Delineating a ‘15-Minute City’: An Agent-based Modeling Approach to Estimate the Size of Local Communities
This repository contains the data and code for our paper:
Chen, Q. and Crooks A. (2021) Delineating a '15-minute city': an agent-based modeling approach to estimate the size of local communities. GeoSim '21: Proceedings of the 4th ACM SIGSPATIAL International Workshop on GeoSpatial Simulation, November 2021, Pages 29–37, https://doi.org/10.1145/3486184.3491080
With progressively increased people living in cities, and lately the global COVID-19 outbreak, human mobility within cities has changed. Coinciding with this change, is the recent uptake of the '15-Minute City' idea in urban planning around the world.

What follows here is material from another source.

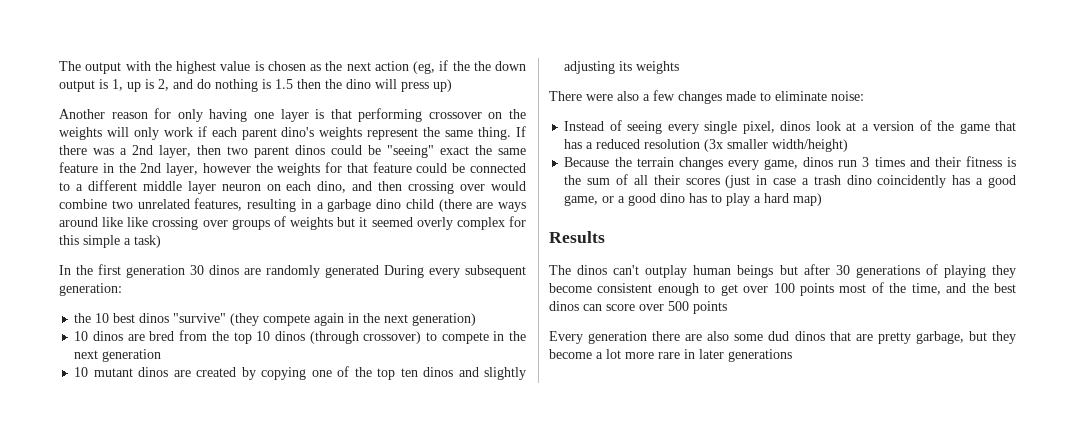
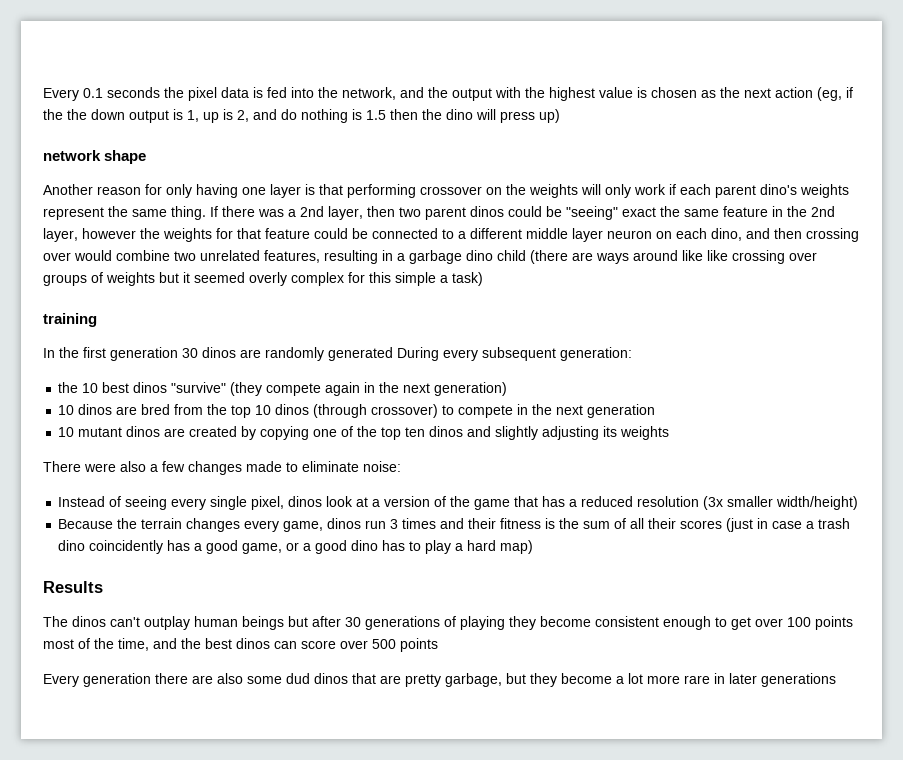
[59,61,81,71] The -> [43,87,448,101] Every 0.1 seconds the pixel data is fed into the network, and the
(452, 85) none -> [43,150,147,164] // network shape
(161, 241) none -> [43,313,97,327] // training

One of the hallmarks of this idea is to create a high quality of life within a city via an acceptable travel distance (i.e., 15 minutes). However, a definitive benchmark for defining a '15-Minute City' has yet to be agreed upon due to the heterogeneous character of urban morphologies worldwide. To shed light on this issue, we develop an agent-based model named 'D-FMCities' utilizing realistic street networks and points-of-interest, in this instance the borough of Queens in New York City as a test case. Through our modeling we grow diverse communities from the bottom up and estimate the size of such local communities to delineate 15-minute cities. Our findings suggest that the model could be helpful to detect the flexibility of defining the extent of a '15-minute city' and consequently support uncovering the underlying factors that may affect its various definitions and diverse sizes throughout the world.